The amendment responds to comments on the Finance Bill clause from numerous corporate groups and their accountants, who asked that the provisions of schedule 10 be made available to companies in respect of transactions undertaken before the passing of the Finance Act. It will allow a group of companies to elect to apply the provisions of the schedule from 1 April 2011. I announced the fact that the Government would introduce the amendment in a written statement on 4 April.
The degrouping charge ensures that tax is paid on gains when, instead of selling an asset directly, a group of companies sells a company that owns an asset. Otherwise, tax could be lost, either as a result of normal commercial arrangements or through tax avoidance. Business identified the degrouping charge rules as one of the most complex and burdensome aspects of the capital gains rules affecting corporate groups.
Clause 45 and schedule 10 make a number of significant changes to the way that degrouping charges are applied.

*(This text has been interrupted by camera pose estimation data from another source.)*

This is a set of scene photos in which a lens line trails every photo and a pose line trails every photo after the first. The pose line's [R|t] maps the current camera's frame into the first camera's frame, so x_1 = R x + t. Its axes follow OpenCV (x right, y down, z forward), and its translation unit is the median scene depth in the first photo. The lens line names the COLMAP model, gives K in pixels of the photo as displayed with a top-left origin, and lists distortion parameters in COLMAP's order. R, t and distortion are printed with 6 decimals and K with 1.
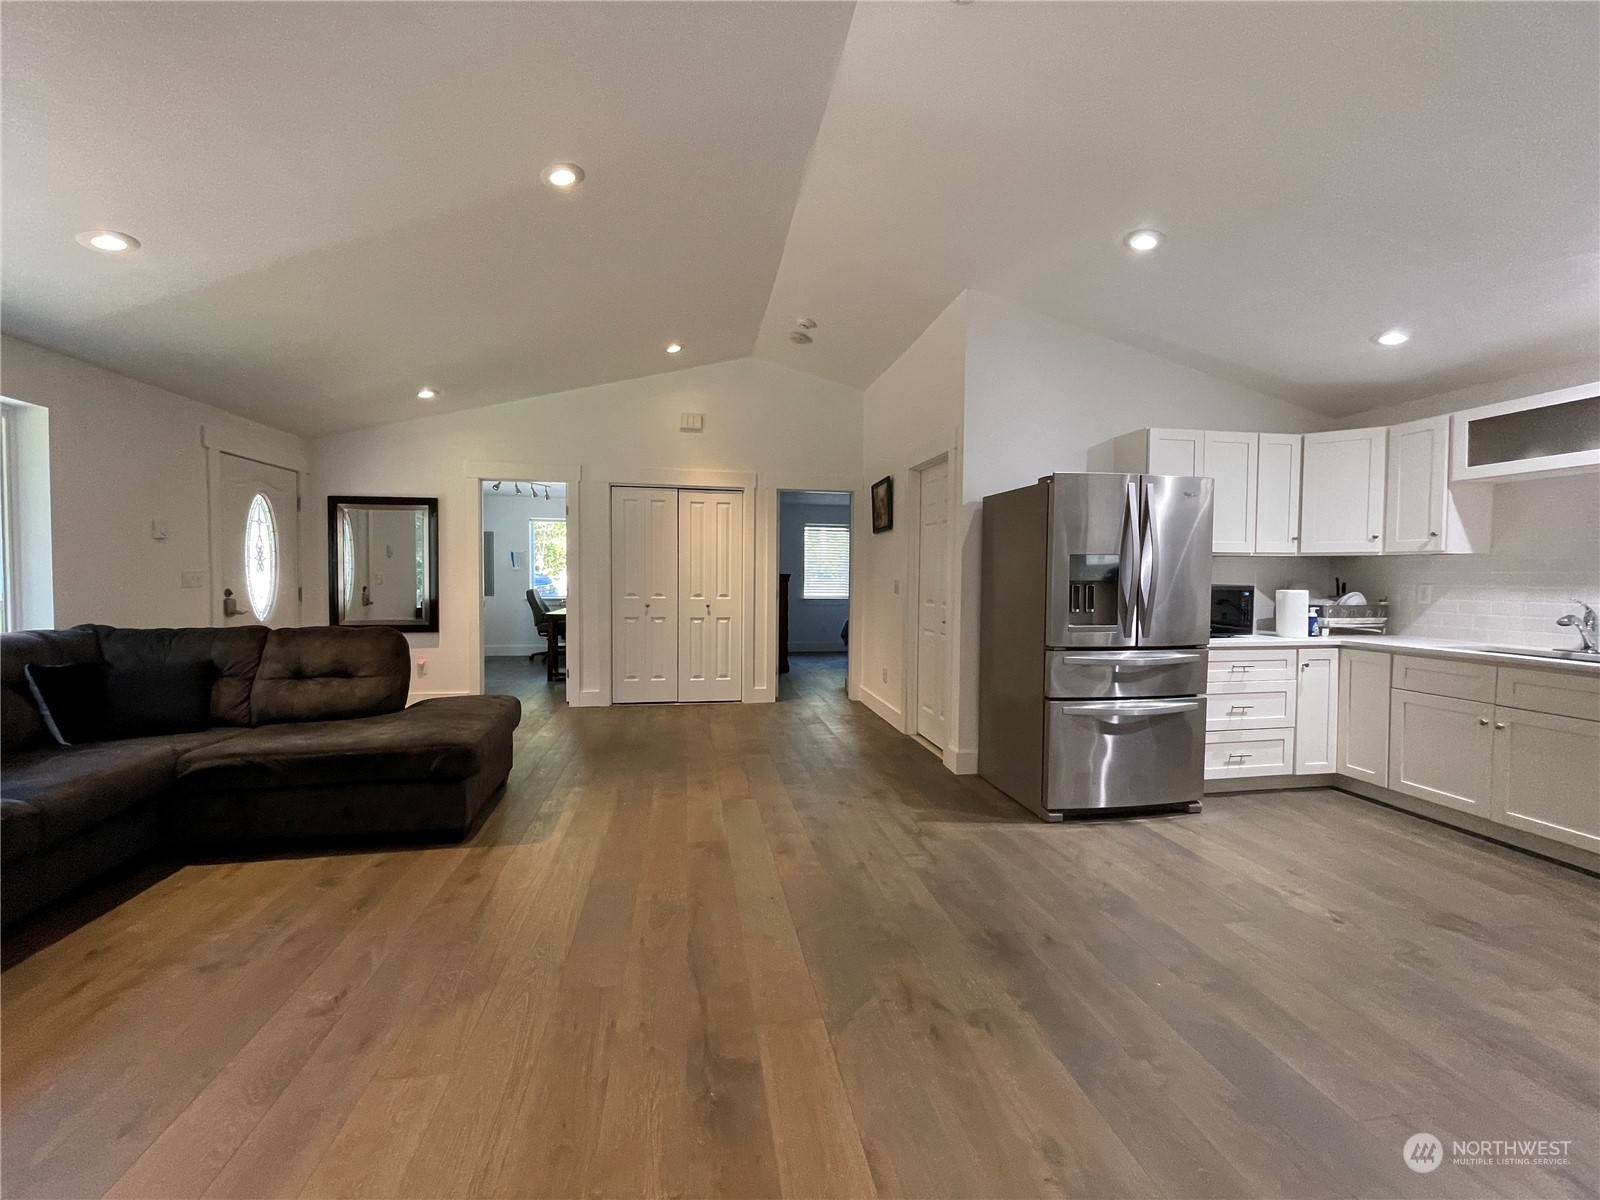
lens RADIAL K [[647.1, 0, 794.4], [0, 647.1, 593.9], [0, 0, 1]] dist [0.000254, -0.000474]
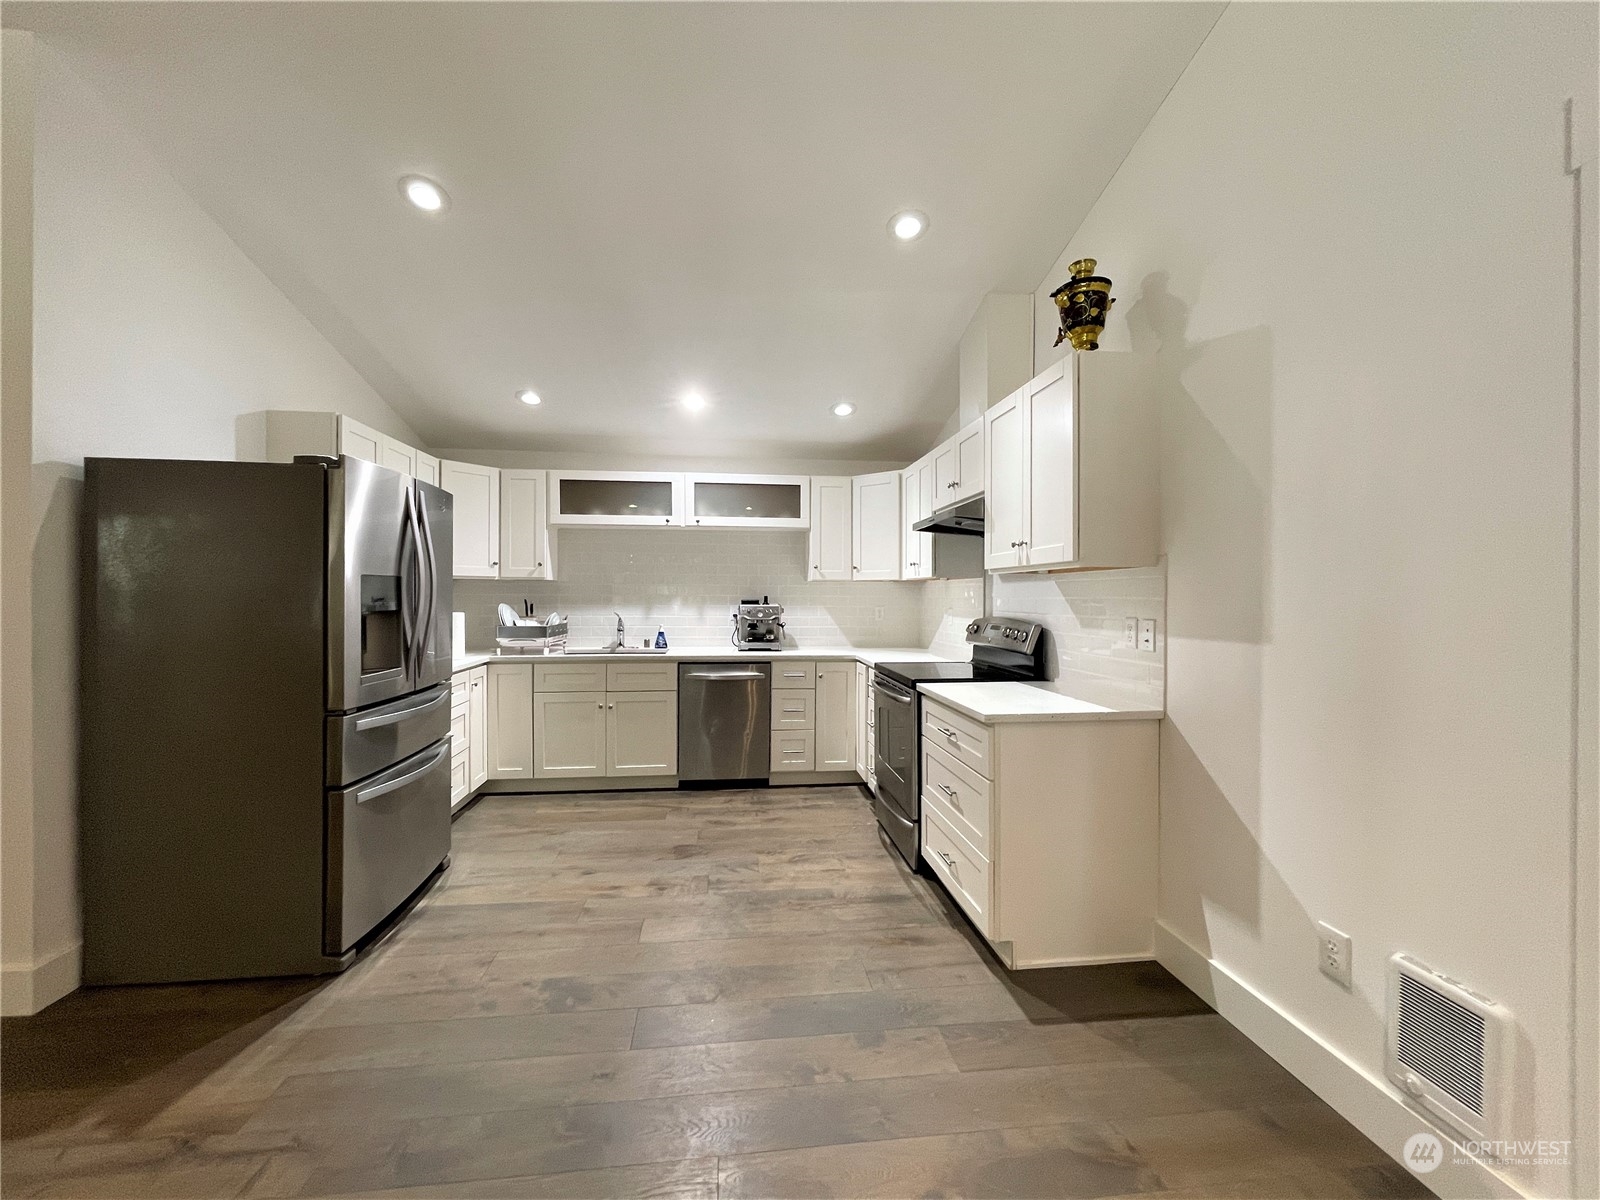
lens RADIAL K [[647.1, 0, 788.3], [0, 647.1, 596.7], [0, 0, 1]] dist [0.000254, -0.000474]
pose [[0.060970, -0.009359, 0.998096, -0.234017], [0.028333, 0.999569, 0.007642, -0.026824], [-0.997737, 0.027813, 0.061209, 0.465591]]
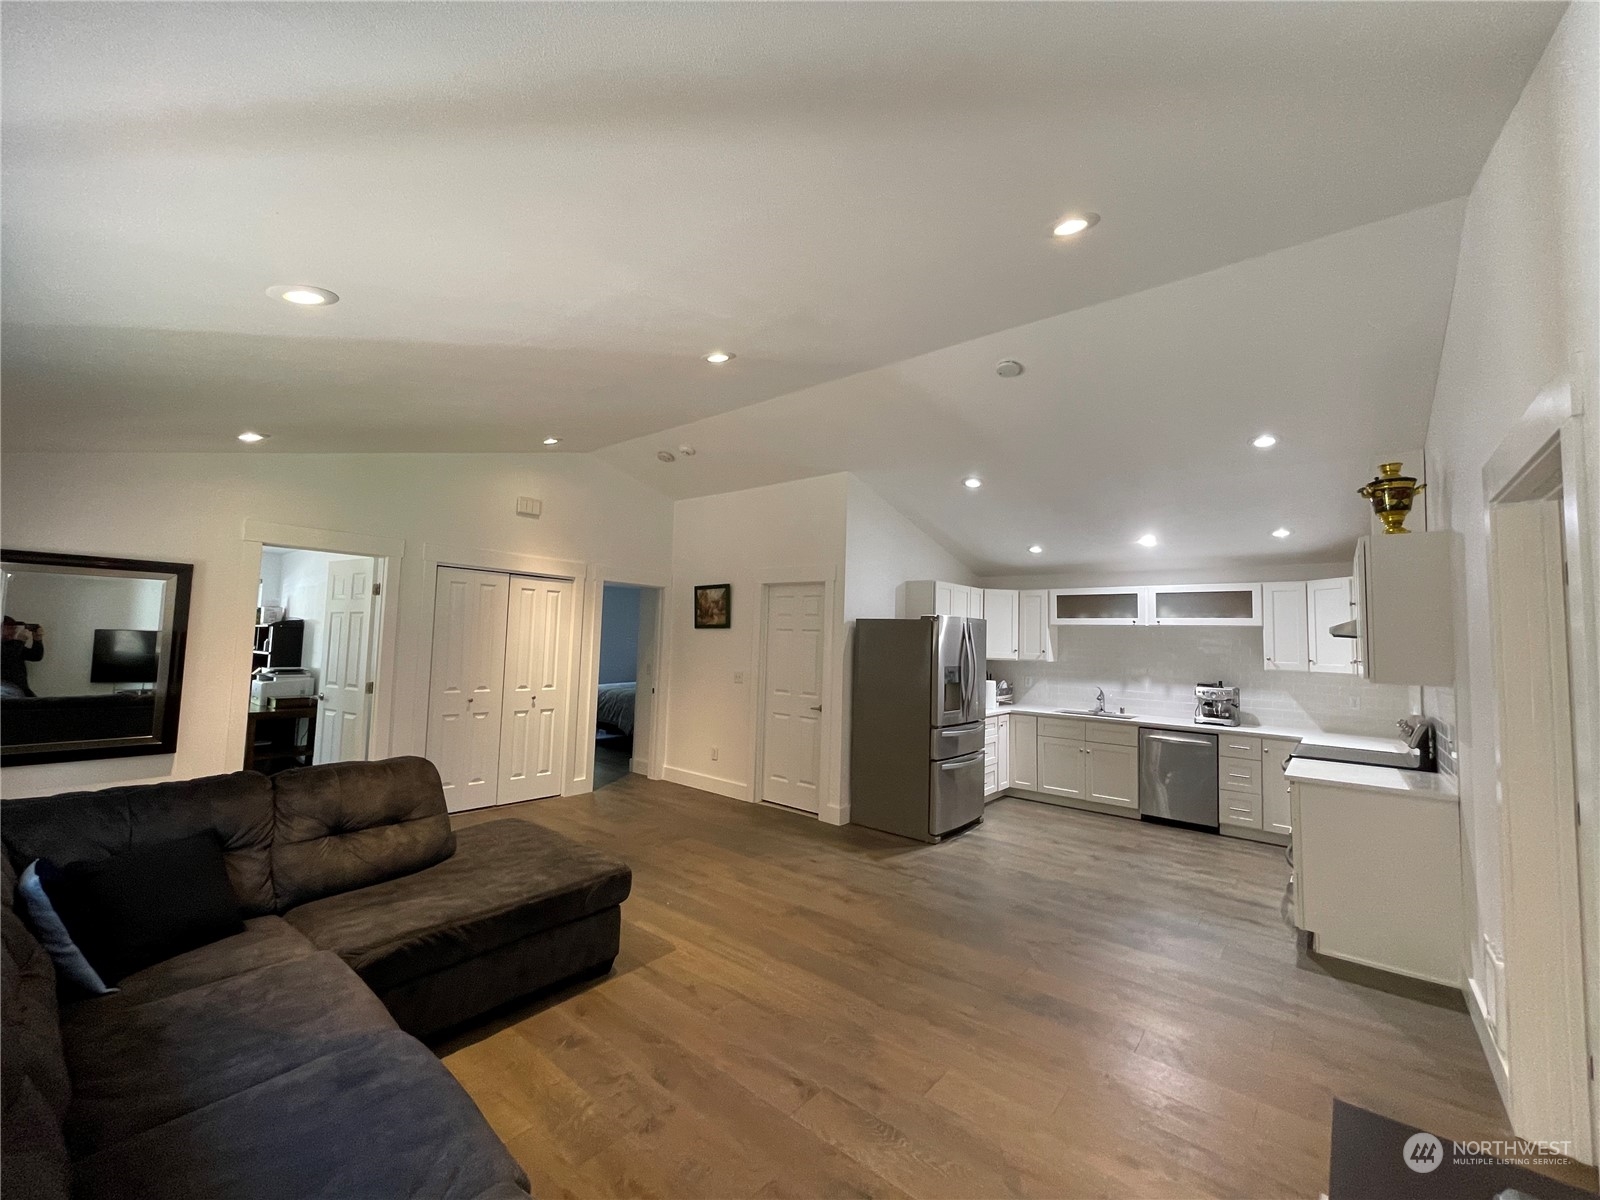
lens RADIAL K [[647.1, 0, 797.5], [0, 647.1, 595.8], [0, 0, 1]] dist [0.000254, -0.000474]
pose [[0.756935, 0.062169, 0.650527, -0.835799], [-0.004618, 0.995949, -0.089806, -0.084321], [-0.653474, 0.064974, 0.754155, 0.029626]]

The changes are intended to simplify the operation of the rules for groups acquiring or disposing of subsidiary companies. The changes made by schedule 10 will mean that when a group disposes of a company’s shares such that it leaves the group, any degrouping charge will be treated as additional consideration for the disposal. That will ensure that shareholder reliefs such as the substantial shareholdings exemption will also apply to the degrouping charge.
There is a new facility for claims to reduce the amount of a degrouping charge where tax is charged on the same economic gain both through the degrouping charge and through a chargeable gain on the shares. It will be a useful alternative way to avoid unnecessary degrouping charges where the substantial shareholdings exemption is not available and using the associated companies exception is either burdensome or impractical. We have clarified the rules for the associated companies exception to degrouping charges, in line with expectations following the decision of the court.
The combined effect of the changes to the substantial shareholdings exemption and others outlined above is that companies will face fewer degrouping charges when they are planning an acquisition or disposal of a company. Every corporate group that makes an acquisition or disposal of a trading business will find something in schedule 10 that is useful. The improved interaction with the substantial shareholdings exemption will remove tax barriers that get in the way of assembling the assets of a trade ready for sale.
The changes improve the targeting of the rule, ensuring the aim of preventing tax avoidance is still achieved, but without the potential for double taxation. This amendment provides that these benefits are available straight away if a group would find them useful. There is protection to ensure that a company cannot be disadvantaged by an early commencement election made after it has left a group, since such a company would need to consent to the making of the election. I urge the Committee to accept this amendment.
I have one question. I am grateful to the Minister for his explanation, but we touched in discussion of an earlier clause on the question of intangibles and he said he would return to the question on clause 45. I want to be clear about what he means in relation to that. I am concerned that intangibles, such as goodwill in a business—for example, when purchasing a hotel—could be disadvantaged by this clause, or are not consistently addressed by this clause. There is an inconsistency in that old goodwill—pre-2002—will be treated as a corporate capital asset and therefore will not suffer a degrouping charge, where post-2002 goodwill could be subject to degrouping charges, so for some businesses the simplification is not as useful as it is for others. I would welcome clarification on goodwill being dealt with as part of this clause.
I am grateful to the right hon. Gentleman for raising the issue of whether the changes should be extended to the intangible fixed assets degrouping charge. We have not made a change to the intangible fixed assets regime, primarily because it is outside the scope of this review, which was directed at the simplification of chargeable gains rules.